**TO DO**. Copy every line of the records below without changing a single character.

[Stored dataset items]

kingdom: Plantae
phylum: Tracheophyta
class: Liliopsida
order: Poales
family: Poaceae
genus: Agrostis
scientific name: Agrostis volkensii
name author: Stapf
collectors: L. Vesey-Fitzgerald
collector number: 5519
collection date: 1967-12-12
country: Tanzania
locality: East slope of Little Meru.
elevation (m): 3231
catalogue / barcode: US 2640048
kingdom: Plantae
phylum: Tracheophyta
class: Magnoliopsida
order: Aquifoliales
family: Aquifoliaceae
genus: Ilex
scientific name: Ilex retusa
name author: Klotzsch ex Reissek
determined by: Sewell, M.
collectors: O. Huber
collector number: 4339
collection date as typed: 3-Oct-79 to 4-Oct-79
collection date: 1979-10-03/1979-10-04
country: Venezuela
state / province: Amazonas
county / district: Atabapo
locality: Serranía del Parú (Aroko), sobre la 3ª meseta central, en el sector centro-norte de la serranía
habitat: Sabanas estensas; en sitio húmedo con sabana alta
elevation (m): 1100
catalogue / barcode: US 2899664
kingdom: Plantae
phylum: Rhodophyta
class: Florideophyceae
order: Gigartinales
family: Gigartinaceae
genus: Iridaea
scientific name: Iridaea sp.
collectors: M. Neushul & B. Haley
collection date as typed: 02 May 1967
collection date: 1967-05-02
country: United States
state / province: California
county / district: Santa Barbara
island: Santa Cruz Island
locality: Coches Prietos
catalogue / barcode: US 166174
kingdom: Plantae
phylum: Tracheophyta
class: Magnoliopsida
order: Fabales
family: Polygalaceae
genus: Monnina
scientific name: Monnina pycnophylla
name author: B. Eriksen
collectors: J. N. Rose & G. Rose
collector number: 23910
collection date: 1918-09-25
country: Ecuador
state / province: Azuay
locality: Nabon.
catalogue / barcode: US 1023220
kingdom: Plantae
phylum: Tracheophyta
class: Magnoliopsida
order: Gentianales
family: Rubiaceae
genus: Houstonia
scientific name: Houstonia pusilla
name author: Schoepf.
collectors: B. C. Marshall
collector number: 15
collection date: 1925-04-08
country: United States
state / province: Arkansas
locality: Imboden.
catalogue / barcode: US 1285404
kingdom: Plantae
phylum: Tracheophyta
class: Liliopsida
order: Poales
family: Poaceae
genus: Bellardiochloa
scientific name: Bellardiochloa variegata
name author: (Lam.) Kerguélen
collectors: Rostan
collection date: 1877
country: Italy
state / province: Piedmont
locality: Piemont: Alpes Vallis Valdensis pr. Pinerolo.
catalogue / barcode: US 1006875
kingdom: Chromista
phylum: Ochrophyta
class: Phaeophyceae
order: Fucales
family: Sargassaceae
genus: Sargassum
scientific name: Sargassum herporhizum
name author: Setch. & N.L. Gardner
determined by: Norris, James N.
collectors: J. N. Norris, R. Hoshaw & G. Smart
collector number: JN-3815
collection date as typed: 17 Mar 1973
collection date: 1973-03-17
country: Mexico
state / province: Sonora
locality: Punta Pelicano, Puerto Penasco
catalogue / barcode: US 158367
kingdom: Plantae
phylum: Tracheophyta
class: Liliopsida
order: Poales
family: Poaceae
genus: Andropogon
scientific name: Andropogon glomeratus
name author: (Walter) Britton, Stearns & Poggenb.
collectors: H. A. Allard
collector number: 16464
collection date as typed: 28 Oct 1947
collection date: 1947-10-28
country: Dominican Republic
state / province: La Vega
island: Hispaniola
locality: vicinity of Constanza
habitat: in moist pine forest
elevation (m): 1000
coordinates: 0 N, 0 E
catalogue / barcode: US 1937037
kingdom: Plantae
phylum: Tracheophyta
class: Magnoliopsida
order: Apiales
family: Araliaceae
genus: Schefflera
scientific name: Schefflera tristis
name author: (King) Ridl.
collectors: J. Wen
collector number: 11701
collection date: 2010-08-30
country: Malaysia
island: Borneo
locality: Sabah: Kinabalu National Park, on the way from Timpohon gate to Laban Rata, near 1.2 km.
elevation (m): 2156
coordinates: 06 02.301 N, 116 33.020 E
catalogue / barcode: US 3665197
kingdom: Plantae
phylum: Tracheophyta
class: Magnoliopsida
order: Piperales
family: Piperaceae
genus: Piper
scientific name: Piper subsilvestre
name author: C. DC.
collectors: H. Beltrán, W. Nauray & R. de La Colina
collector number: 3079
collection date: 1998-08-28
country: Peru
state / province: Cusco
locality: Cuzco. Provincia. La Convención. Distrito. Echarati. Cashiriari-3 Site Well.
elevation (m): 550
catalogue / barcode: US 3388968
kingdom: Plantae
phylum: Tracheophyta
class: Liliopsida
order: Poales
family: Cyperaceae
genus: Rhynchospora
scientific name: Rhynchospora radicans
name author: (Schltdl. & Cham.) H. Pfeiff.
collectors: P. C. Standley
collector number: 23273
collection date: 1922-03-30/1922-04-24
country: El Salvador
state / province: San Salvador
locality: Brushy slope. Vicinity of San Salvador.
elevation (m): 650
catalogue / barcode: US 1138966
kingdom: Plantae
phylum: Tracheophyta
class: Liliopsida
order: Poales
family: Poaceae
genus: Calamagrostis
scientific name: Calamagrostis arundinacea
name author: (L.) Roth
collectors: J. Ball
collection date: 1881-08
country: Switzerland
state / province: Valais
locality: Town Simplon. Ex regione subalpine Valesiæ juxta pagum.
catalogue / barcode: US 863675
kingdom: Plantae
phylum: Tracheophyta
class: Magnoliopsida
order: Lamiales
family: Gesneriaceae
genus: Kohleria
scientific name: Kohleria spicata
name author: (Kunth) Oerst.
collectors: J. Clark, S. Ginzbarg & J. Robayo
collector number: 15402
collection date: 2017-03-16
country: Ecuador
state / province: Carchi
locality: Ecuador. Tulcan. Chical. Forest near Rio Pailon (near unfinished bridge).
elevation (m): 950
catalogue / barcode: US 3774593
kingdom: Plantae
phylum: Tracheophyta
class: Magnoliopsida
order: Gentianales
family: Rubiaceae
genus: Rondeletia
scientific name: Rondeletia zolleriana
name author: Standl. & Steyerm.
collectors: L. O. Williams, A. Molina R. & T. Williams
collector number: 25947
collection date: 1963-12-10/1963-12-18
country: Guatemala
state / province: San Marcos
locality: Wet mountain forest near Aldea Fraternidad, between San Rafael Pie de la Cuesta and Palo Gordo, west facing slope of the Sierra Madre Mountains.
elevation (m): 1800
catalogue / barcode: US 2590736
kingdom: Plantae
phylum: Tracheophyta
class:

**ANSWER TO THE EXERCISE**.
kingdom: Plantae
phylum: Tracheophyta
class: Liliopsida
order: Poales
family: Poaceae
genus: Agrostis
scientific name: Agrostis volkensii
name author: Stapf
collectors: L. Vesey-Fitzgerald
collector number: 5519
collection date: 1967-12-12
country: Tanzania
locality: East slope of Little Meru.
elevation (m): 3231
catalogue / barcode: US 2640048
kingdom: Plantae
phylum: Tracheophyta
class: Magnoliopsida
order: Aquifoliales
family: Aquifoliaceae
genus: Ilex
scientific name: Ilex retusa
name author: Klotzsch ex Reissek
determined by: Sewell, M.
collectors: O. Huber
collector number: 4339
collection date as typed: 3-Oct-79 to 4-Oct-79
collection date: 1979-10-03/1979-10-04
country: Venezuela
state / province: Amazonas
county / district: Atabapo
locality: Serranía del Parú (Aroko), sobre la 3ª meseta central, en el sector centro-norte de la serranía
habitat: Sabanas estensas; en sitio húmedo con sabana alta
elevation (m): 1100
catalogue / barcode: US 2899664
kingdom: Plantae
phylum: Rhodophyta
class: Florideophyceae
order: Gigartinales
family: Gigartinaceae
genus: Iridaea
scientific name: Iridaea sp.
collectors: M. Neushul & B. Haley
collection date as typed: 02 May 1967
collection date: 1967-05-02
country: United States
state / province: California
county / district: Santa Barbara
island: Santa Cruz Island
locality: Coches Prietos
catalogue / barcode: US 166174
kingdom: Plantae
phylum: Tracheophyta
class: Magnoliopsida
order: Fabales
family: Polygalaceae
genus: Monnina
scientific name: Monnina pycnophylla
name author: B. Eriksen
collectors: J. N. Rose & G. Rose
collector number: 23910
collection date: 1918-09-25
country: Ecuador
state / province: Azuay
locality: Nabon.
catalogue / barcode: US 1023220
kingdom: Plantae
phylum: Tracheophyta
class: Magnoliopsida
order: Gentianales
family: Rubiaceae
genus: Houstonia
scientific name: Houstonia pusilla
name author: Schoepf.
collectors: B. C. Marshall
collector number: 15
collection date: 1925-04-08
country: United States
state / province: Arkansas
locality: Imboden.
catalogue / barcode: US 1285404
kingdom: Plantae
phylum: Tracheophyta
class: Liliopsida
order: Poales
family: Poaceae
genus: Bellardiochloa
scientific name: Bellardiochloa variegata
name author: (Lam.) Kerguélen
collectors: Rostan
collection date: 1877
country: Italy
state / province: Piedmont
locality: Piemont: Alpes Vallis Valdensis pr. Pinerolo.
catalogue / barcode: US 1006875
kingdom: Chromista
phylum: Ochrophyta
class: Phaeophyceae
order: Fucales
family: Sargassaceae
genus: Sargassum
scientific name: Sargassum herporhizum
name author: Setch. & N.L. Gardner
determined by: Norris, James N.
collectors: J. N. Norris, R. Hoshaw & G. Smart
collector number: JN-3815
collection date as typed: 17 Mar 1973
collection date: 1973-03-17
country: Mexico
state / province: Sonora
locality: Punta Pelicano, Puerto Penasco
catalogue / barcode: US 158367
kingdom: Plantae
phylum: Tracheophyta
class: Liliopsida
order: Poales
family: Poaceae
genus: Andropogon
scientific name: Andropogon glomeratus
name author: (Walter) Britton, Stearns & Poggenb.
collectors: H. A. Allard
collector number: 16464
collection date as typed: 28 Oct 1947
collection date: 1947-10-28
country: Dominican Republic
state / province: La Vega
island: Hispaniola
locality: vicinity of Constanza
habitat: in moist pine forest
elevation (m): 1000
coordinates: 0 N, 0 E
catalogue / barcode: US 1937037
kingdom: Plantae
phylum: Tracheophyta
class: Magnoliopsida
order: Apiales
family: Araliaceae
genus: Schefflera
scientific name: Schefflera tristis
name author: (King) Ridl.
collectors: J. Wen
collector number: 11701
collection date: 2010-08-30
country: Malaysia
island: Borneo
locality: Sabah: Kinabalu National Park, on the way from Timpohon gate to Laban Rata, near 1.2 km.
elevation (m): 2156
coordinates: 06 02.301 N, 116 33.020 E
catalogue / barcode: US 3665197
kingdom: Plantae
phylum: Tracheophyta
class: Magnoliopsida
order: Piperales
family: Piperaceae
genus: Piper
scientific name: Piper subsilvestre
name author: C. DC.
collectors: H. Beltrán, W. Nauray & R. de La Colina
collector number: 3079
collection date: 1998-08-28
country: Peru
state / province: Cusco
locality: Cuzco. Provincia. La Convención. Distrito. Echarati. Cashiriari-3 Site Well.
elevation (m): 550
catalogue / barcode: US 3388968
kingdom: Plantae
phylum: Tracheophyta
class: Liliopsida
order: Poales
family: Cyperaceae
genus: Rhynchospora
scientific name: Rhynchospora radicans
name author: (Schltdl. & Cham.) H. Pfeiff.
collectors: P. C. Standley
collector number: 23273
collection date: 1922-03-30/1922-04-24
country: El Salvador
state / province: San Salvador
locality: Brushy slope. Vicinity of San Salvador.
elevation (m): 650
catalogue / barcode: US 1138966
kingdom: Plantae
phylum: Tracheophyta
class: Liliopsida
order: Poales
family: Poaceae
genus: Calamagrostis
scientific name: Calamagrostis arundinacea
name author: (L.) Roth
collectors: J. Ball
collection date: 1881-08
country: Switzerland
state / province: Valais
locality: Town Simplon. Ex regione subalpine Valesiæ juxta pagum.
catalogue / barcode: US 863675
kingdom: Plantae
phylum: Tracheophyta
class: Magnoliopsida
order: Lamiales
family: Gesneriaceae
genus: Kohleria
scientific name: Kohleria spicata
name author: (Kunth) Oerst.
collectors: J. Clark, S. Ginzbarg & J. Robayo
collector number: 15402
collection date: 2017-03-16
country: Ecuador
state / province: Carchi
locality: Ecuador. Tulcan. Chical. Forest near Rio Pailon (near unfinished bridge).
elevation (m): 950
catalogue / barcode: US 3774593
kingdom: Plantae
phylum: Tracheophyta
class: Magnoliopsida
order: Gentianales
family: Rubiaceae
genus: Rondeletia
scientific name: Rondeletia zolleriana
name author: Standl. & Steyerm.
collectors: L. O. Williams, A. Molina R. & T. Williams
collector number: 25947
collection date: 1963-12-10/1963-12-18
country: Guatemala
state / province: San Marcos
locality: Wet mountain forest near Aldea Fraternidad, between San Rafael Pie de la Cuesta and Palo Gordo, west facing slope of the Sierra Madre Mountains.
elevation (m): 1800
catalogue / barcode: US 2590736
kingdom: Plantae
phylum: Tracheophyta
class:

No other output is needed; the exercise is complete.